Так они шли еще час. Несмотря на то, что вела Лаура, пара глубоких ложбин по дороге, а точнее, по бездорожью, им встретились. Аврора вляпывалась во все, не пропуская ни одной, чертыхаясь и плача одновременно, а Лаура в одну попала левой ногой так основательно, что подвернула ее и в дальнейшем прихрамывала.
Неизвестно, чем бы все закончилось, если бы вдалеке девушки одновременно не разглядели участок земли, на сотни метров отличавшийся красками от окружающей серости, в которой даже красный лишайник и разноцветный мох смотрелись как бледные поганки.
Подойдя ближе, они не обманулись в своих ожиданиях: на чистой глади озера, тянувшейся через кустарники и низкорослые деревья в манящую даль, танцевали могучие стебли желтых лилий.
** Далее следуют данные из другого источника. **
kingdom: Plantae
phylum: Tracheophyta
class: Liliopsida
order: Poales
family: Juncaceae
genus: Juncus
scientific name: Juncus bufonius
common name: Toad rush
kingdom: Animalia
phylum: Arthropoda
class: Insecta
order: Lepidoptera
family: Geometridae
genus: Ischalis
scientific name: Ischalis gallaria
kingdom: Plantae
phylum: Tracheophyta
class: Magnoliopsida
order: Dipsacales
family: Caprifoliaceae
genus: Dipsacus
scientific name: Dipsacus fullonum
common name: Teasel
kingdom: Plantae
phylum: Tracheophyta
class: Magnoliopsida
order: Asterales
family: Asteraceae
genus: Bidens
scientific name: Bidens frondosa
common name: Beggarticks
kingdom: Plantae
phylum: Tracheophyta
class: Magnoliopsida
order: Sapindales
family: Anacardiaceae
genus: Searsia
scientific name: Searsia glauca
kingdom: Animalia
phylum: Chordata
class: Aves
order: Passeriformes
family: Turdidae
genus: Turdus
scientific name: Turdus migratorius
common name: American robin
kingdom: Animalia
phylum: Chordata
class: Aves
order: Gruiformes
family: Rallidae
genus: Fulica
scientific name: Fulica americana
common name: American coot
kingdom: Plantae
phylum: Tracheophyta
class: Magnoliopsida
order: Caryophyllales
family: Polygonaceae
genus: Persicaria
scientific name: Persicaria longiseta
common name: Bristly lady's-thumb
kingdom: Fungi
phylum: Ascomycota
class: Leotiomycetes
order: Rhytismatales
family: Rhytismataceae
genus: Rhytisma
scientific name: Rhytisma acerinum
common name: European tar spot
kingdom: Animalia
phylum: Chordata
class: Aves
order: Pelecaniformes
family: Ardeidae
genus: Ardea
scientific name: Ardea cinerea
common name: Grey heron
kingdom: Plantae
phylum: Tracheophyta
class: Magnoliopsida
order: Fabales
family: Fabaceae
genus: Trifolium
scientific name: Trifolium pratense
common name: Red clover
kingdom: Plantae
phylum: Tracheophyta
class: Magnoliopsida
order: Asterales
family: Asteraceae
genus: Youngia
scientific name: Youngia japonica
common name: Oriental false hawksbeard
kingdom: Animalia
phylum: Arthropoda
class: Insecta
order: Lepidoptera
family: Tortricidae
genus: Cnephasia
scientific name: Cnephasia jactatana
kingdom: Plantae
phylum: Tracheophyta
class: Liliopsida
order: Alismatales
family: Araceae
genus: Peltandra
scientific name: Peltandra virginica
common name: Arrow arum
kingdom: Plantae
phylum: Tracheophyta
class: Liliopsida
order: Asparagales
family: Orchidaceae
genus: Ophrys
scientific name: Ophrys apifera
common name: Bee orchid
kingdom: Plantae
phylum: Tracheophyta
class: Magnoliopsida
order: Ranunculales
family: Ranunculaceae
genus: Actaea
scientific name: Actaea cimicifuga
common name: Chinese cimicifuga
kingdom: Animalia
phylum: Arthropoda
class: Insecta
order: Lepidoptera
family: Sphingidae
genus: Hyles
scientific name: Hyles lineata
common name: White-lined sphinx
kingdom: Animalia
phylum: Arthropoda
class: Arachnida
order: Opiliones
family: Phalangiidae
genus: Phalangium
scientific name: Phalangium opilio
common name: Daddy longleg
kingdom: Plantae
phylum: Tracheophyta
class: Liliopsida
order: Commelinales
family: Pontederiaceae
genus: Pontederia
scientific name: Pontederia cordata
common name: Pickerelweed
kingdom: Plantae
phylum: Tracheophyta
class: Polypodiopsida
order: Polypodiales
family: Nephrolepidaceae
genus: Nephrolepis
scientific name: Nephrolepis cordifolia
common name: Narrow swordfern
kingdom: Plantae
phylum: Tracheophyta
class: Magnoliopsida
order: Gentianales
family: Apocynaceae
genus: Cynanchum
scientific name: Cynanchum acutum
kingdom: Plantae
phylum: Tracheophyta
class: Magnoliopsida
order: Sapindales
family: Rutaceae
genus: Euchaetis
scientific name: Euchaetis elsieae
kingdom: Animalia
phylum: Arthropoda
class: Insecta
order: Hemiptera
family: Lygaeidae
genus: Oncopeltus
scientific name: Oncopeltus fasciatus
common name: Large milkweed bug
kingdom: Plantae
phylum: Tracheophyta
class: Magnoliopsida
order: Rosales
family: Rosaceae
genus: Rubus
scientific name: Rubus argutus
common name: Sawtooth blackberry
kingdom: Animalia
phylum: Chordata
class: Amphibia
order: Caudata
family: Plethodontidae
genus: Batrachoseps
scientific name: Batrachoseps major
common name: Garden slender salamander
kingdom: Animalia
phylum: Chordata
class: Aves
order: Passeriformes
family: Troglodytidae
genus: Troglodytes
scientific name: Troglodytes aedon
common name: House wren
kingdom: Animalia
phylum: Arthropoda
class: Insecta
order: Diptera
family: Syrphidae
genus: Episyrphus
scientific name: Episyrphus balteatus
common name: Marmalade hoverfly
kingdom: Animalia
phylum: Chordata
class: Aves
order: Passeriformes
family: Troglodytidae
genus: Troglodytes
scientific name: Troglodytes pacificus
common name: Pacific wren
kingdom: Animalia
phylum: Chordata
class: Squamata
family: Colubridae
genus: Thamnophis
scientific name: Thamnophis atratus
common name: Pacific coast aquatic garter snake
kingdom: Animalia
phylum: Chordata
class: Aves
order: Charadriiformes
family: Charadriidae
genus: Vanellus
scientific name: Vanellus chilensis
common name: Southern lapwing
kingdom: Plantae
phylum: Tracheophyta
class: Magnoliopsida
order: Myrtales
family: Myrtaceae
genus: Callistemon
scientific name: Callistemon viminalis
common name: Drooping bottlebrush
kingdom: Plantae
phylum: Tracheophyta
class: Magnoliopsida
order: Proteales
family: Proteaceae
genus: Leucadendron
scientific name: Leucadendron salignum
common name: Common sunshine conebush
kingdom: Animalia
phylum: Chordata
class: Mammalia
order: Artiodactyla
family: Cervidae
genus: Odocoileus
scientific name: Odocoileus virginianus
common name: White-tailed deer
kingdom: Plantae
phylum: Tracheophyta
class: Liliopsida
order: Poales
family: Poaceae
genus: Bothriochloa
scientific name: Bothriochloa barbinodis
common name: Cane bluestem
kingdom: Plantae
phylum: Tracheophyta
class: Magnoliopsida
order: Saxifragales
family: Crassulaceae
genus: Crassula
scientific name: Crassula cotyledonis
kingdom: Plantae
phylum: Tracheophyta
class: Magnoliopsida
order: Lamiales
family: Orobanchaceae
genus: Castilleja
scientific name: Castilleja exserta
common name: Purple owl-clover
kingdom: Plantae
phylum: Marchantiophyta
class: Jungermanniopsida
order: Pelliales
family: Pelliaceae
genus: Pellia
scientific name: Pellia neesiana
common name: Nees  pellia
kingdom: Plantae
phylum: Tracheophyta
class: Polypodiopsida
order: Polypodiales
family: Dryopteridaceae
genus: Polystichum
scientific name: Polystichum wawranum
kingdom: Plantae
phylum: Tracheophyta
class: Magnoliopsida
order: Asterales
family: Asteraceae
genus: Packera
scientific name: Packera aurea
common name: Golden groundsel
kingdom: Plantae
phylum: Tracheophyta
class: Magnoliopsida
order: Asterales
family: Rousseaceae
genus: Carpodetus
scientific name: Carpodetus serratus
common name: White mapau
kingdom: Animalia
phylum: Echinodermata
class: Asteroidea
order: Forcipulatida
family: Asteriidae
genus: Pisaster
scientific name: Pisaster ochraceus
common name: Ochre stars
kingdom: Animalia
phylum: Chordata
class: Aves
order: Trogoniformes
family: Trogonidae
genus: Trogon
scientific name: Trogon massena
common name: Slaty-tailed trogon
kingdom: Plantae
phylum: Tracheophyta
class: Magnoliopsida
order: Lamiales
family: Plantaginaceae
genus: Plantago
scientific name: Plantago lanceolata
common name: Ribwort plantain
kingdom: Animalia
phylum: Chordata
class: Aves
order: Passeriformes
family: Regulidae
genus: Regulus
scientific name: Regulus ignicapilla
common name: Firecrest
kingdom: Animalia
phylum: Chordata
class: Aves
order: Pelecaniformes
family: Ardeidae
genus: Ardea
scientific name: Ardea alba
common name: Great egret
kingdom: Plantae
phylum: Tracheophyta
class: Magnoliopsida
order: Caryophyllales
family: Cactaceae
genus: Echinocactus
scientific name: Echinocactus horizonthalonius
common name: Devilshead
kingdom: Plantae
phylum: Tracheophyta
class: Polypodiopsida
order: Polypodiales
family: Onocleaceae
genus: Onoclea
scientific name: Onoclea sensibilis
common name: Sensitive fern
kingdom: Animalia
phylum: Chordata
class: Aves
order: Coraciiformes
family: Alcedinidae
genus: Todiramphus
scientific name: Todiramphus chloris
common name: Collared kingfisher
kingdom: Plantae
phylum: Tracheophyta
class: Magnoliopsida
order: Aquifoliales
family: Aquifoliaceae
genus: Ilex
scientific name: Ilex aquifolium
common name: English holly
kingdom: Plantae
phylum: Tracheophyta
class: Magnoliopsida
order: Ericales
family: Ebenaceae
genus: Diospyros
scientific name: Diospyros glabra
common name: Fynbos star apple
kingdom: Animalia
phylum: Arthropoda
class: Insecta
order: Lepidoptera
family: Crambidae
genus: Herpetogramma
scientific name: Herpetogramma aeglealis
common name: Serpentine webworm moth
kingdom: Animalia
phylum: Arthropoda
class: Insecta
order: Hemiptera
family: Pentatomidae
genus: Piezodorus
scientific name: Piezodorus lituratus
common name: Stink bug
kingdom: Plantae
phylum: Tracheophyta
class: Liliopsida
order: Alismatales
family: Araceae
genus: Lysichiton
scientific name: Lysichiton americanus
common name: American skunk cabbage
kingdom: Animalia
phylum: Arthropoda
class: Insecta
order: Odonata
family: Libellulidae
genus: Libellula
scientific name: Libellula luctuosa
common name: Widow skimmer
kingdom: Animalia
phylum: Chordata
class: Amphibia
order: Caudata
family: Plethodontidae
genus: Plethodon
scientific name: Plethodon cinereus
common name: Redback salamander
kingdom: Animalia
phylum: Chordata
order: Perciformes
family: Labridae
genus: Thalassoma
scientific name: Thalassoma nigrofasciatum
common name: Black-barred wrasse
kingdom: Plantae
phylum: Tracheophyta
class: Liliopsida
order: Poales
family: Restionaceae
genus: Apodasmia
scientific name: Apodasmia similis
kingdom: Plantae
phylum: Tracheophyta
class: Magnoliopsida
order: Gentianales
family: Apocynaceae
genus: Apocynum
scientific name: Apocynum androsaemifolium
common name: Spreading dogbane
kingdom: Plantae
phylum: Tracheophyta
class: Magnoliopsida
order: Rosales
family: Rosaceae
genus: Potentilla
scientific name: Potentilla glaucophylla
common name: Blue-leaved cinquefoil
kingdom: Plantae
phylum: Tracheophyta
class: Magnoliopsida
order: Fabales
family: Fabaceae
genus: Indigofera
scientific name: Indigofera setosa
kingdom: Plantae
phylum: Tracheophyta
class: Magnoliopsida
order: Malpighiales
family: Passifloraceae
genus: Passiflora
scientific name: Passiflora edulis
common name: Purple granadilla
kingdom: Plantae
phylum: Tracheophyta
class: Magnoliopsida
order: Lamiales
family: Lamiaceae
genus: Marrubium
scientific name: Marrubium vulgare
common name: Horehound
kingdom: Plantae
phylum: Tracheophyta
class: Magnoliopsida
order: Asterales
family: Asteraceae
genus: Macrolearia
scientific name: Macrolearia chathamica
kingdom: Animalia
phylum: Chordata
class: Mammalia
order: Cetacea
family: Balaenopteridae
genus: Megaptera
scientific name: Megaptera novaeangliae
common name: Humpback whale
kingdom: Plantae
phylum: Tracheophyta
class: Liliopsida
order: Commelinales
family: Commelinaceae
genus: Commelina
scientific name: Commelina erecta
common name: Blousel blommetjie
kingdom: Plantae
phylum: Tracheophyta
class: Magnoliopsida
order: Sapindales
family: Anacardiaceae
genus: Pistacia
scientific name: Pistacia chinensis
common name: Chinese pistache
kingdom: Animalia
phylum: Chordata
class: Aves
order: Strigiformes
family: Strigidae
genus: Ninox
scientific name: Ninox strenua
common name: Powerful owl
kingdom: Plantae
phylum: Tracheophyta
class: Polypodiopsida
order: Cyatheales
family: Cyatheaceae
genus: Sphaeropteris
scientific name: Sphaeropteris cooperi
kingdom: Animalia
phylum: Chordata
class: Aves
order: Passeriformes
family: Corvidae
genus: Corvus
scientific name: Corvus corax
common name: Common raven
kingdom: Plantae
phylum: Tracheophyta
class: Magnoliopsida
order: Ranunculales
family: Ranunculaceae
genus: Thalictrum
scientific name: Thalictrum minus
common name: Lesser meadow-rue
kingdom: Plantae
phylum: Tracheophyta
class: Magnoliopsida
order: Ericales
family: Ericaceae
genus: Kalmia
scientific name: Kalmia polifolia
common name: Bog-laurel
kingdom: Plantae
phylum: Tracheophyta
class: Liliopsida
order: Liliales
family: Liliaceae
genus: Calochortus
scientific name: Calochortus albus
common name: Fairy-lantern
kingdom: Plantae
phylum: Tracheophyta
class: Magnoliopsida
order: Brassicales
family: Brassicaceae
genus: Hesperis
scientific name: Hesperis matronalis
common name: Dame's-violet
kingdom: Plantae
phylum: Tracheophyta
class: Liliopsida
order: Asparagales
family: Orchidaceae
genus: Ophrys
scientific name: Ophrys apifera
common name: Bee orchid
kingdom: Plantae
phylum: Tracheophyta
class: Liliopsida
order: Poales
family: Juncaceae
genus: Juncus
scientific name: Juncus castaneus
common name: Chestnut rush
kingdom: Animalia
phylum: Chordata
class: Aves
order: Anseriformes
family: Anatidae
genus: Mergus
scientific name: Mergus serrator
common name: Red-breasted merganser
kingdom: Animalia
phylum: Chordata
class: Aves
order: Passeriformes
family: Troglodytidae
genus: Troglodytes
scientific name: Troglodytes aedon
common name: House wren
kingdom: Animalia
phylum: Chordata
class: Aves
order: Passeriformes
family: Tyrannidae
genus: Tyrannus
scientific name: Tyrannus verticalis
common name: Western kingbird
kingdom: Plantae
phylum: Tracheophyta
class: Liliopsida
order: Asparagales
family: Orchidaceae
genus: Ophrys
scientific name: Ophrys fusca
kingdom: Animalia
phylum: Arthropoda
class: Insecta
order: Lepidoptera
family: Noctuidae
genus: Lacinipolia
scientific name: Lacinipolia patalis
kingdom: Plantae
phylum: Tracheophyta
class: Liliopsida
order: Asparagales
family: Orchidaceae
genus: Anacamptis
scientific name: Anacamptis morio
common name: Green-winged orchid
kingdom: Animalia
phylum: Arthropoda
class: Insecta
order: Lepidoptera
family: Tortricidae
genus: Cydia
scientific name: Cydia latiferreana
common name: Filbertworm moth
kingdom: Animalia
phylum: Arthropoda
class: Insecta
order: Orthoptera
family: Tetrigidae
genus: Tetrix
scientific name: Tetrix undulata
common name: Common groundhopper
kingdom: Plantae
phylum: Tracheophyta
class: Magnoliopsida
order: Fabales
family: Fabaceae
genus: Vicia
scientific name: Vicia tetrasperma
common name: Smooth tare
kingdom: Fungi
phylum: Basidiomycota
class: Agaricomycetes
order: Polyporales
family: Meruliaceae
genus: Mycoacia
Чаши их свежей зеленью притянули всех троих – и девушек, и коня, – к тому, чтобы умыться, освежиться, смыть пот и кровоподтеки от укусов насекомых и падений.
– Какая красота! – пела Аврора. – Дивное озеро с лилиями среди мерзости и гнойников земных! Мы спасены!
– Мы спасены! – вторила ей Лаура, не попадая в такт.
И правда: минут через пятнадцать наши путешественницы вышли к широкой, мощеной римской дороге, прямой, по-солдатски правильной линией стремившейся к цели – новой столице Империи, городу Равенна, древнему поселению, которое было всего только колонией фессалийцев, а стало острием Западного мира.
– "Виа Фламиния", Великая Северная дорога! – обрадовалась римлянка.
– Мы сумели!
– А знаешь, что по ней можно перебраться через Альпы и по берегу Адриатического моря дойти до самой Византии?
– Мне не нужна Византия, – упрямо выдавила Лаура, – мне нужен кинжал, которым убил себя Квинтилий Вар и булла, которая была у Арминия!
– Ого! Я и забыла, признаться! Не переживай, мы окажемся в самом центре политической власти! А мой отец – видный сенатор Рима! Не может быть, чтобы я тут не встретила кого-то из его знакомых, кто помнит и меня! А меня, поверь, единожды увидев, не просто забыть.
– Это я заметила. Но заметила ли ты? – она не успела договорить, как конь перешел на бодрую рысь.
Стаций понес всадниц, точно понимая: впереди их ждет долгожданный отдых, надежное убежище и столп спокойствия, роскоши, власти. Да, конечно, не Рим с его знаменитыми холмами, дворцами, Колизеем, термами, с мощной оборонительной Аврелиановой стеной, которая простиралась вокруг города на 20 километров, неся почти 400 башен, готовых к обороне, и 14 городских ворот, от которых, как от центра паутины, расходились нити по всей Империи. Не Рим с его огромным количеством служащих, но и столь же огромным числом обездоленных. Но город, в котором собралась верхушка власти во главе с императором.